The first recorded use of chemical weapons in the Iran-Iraq war was in 1982, two years into the conflict. Both sides used them, but Saddam was the first, in response to Iran’s vast manpower that had begun to turn the tide on Iraq’s initial advances.
On more than one occasion, seasoned British foreign correspondents – very much the minority in the press corps - informed the British and American embassies in Baghdad of Saddam’s use of chemical weapons. It was even discovered that some of Saddam’s mustard gas was delivered by British-made artillery shells (although there is no suggestion of British involvement in modifying their use).

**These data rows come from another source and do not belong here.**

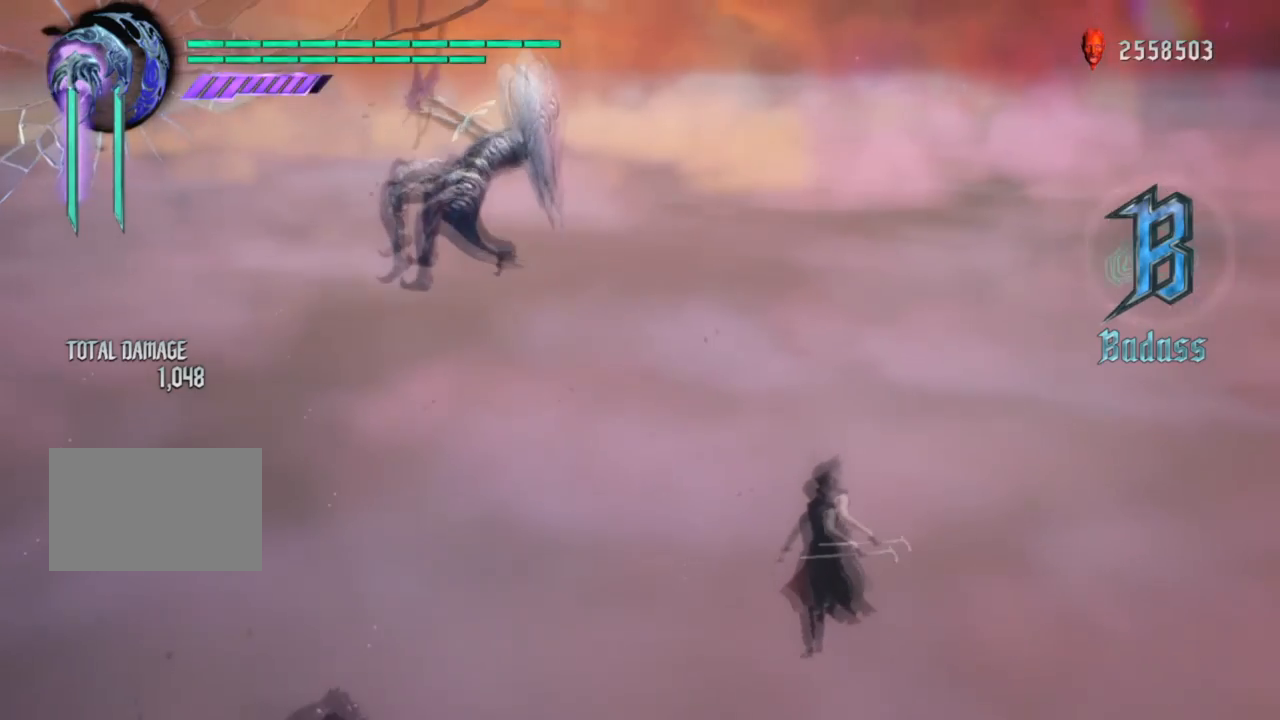
{"buttons": ["TRIANGLE", "R2"], "left_stick": "up", "right_stick": "center", "events": [[50, "left_stick", "left"], [100, "CIRCLE", "down"], [150, "left_stick", "right"], [183, "CIRCLE", "up"], [200, "left_stick", "up"], [234, "CIRCLE", "down"], [284, "left_stick", "left"], [317, "CIRCLE", "up"], [350, "left_stick", "down"], [400, "CIRCLE", "down"], [434, "left_stick", "up"], [484, "CIRCLE", "up"]]}
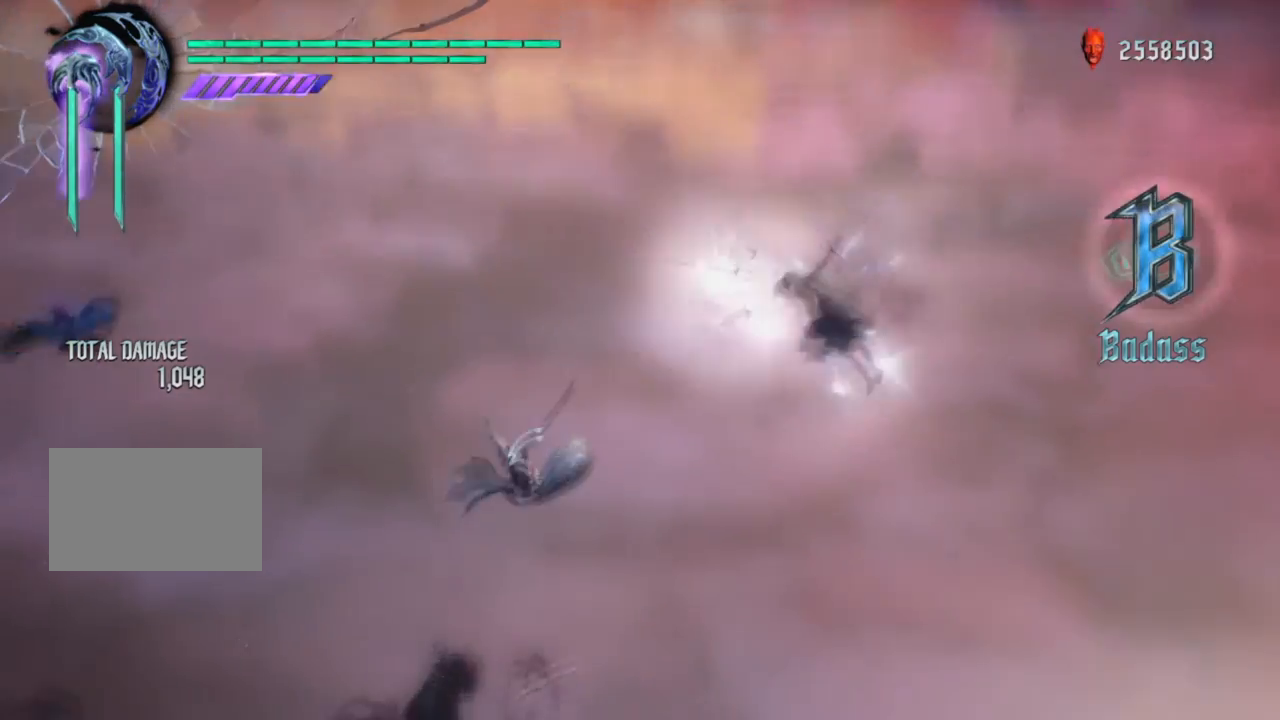
{"buttons": ["TRIANGLE", "R2"], "left_stick": "center", "right_stick": "center", "events": [[117, "left_stick", "center"], [184, "TRIANGLE", "up"], [234, "left_stick", "right"], [267, "TRIANGLE", "down"], [317, "left_stick", "center"], [384, "TRIANGLE", "up"], [434, "TRIANGLE", "down"]]}
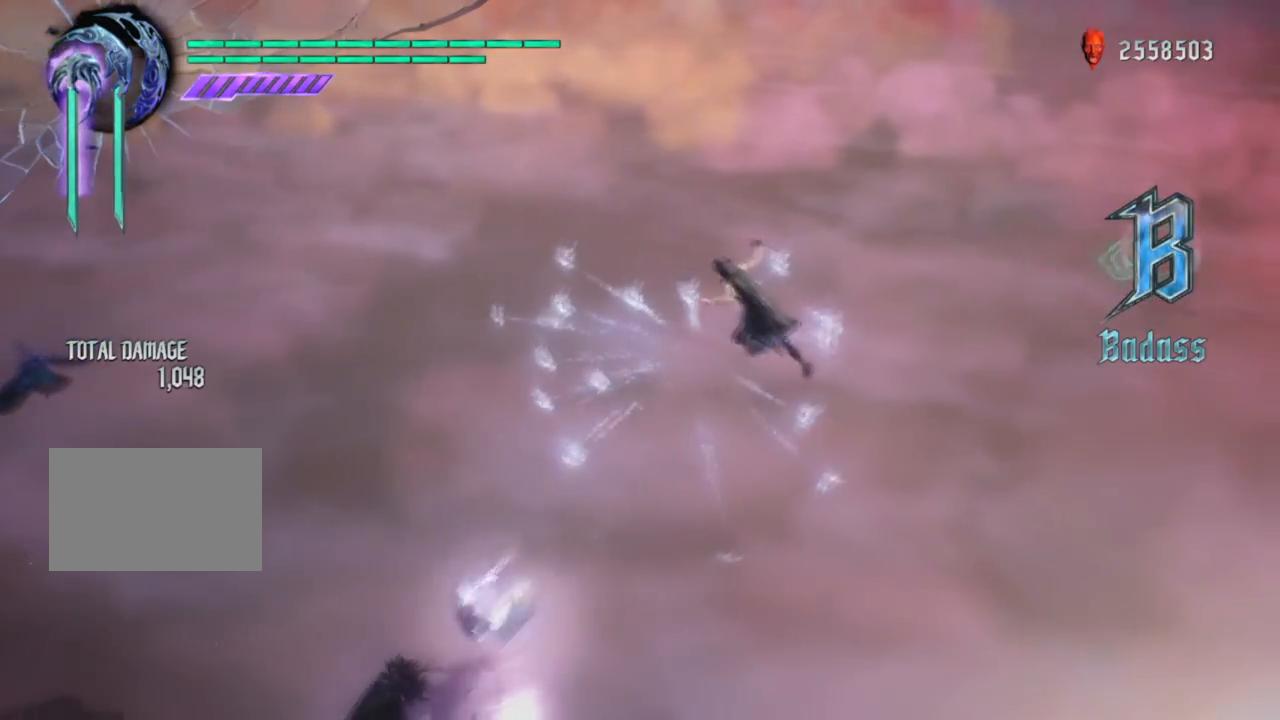
{"buttons": ["R2"], "left_stick": "center", "right_stick": "left", "events": [[217, "TRIANGLE", "up"], [334, "right_stick", "left"]]}
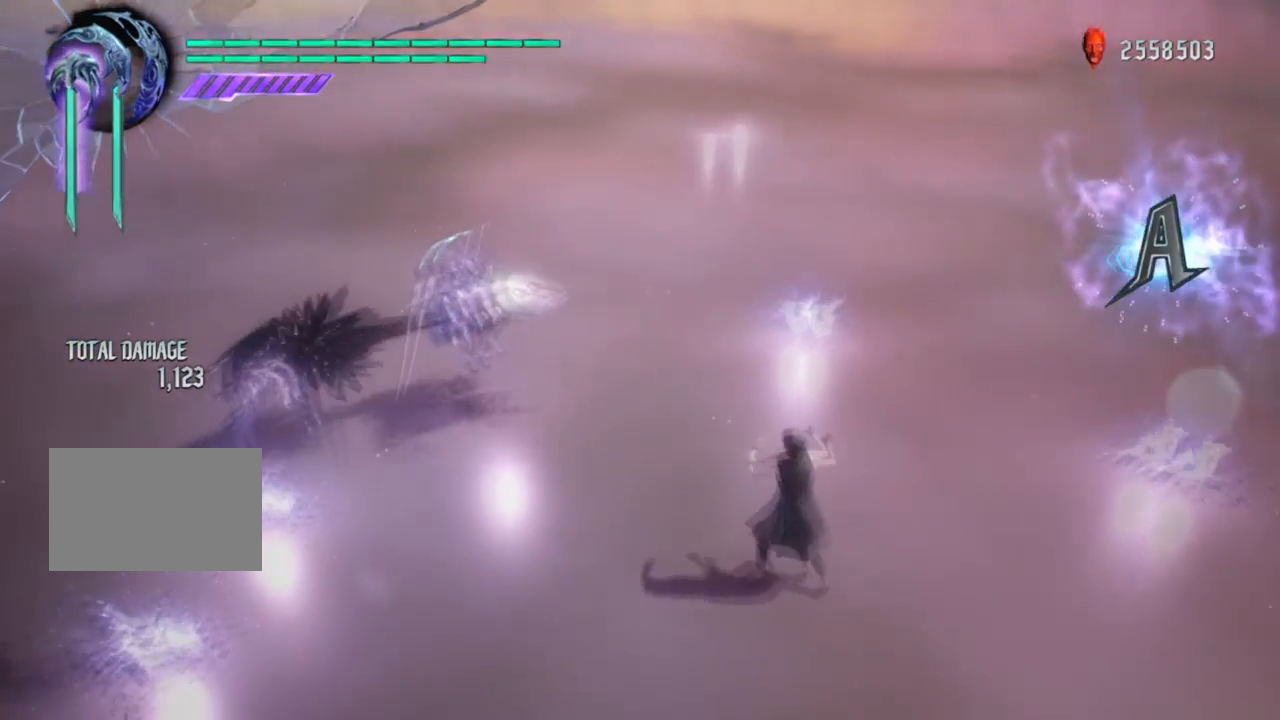
{"buttons": ["TRIANGLE", "R2"], "left_stick": "center", "right_stick": "center", "events": [[51, "right_stick", "center"], [101, "TRIANGLE", "down"], [217, "TRIANGLE", "up"], [267, "TRIANGLE", "down"], [384, "TRIANGLE", "up"], [434, "TRIANGLE", "down"]]}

British and American diplomats refused to act on anything other than material evidence. They never sought such proof themselves, and knew full well that it was near impossible for we reporters to secure it. One journalist who tried, Farzad Bazoft of The Observer, was caught at Baghdad airport in 1989 with soil samples that would have provided crucial evidence. He was jailed, tortured, forced to sign a confession of being a spy, and executed on 15 March 1990.
Even after the war ended, Saddam continued to use chemical agents to settle scores with the Kurds. Beekeepers on the Turkish side of the border reported the death of their bees as the wind carried a whiff of poison gas that Saddam had sprayed miles away in Kurdistan. But official voices in Washington and London maintained their silence.
Now that Saddam is no longer the favoured ‘son of a bitch’ of Washington and London, the State Department and the Foreign Office make frequent reference to Halabja, trying to convince those of us who reported Saddam’s atrocities long before them, of what a monster the man is. These are some of the same people who tried to discredit us when we first reported his atrocities two decades ago.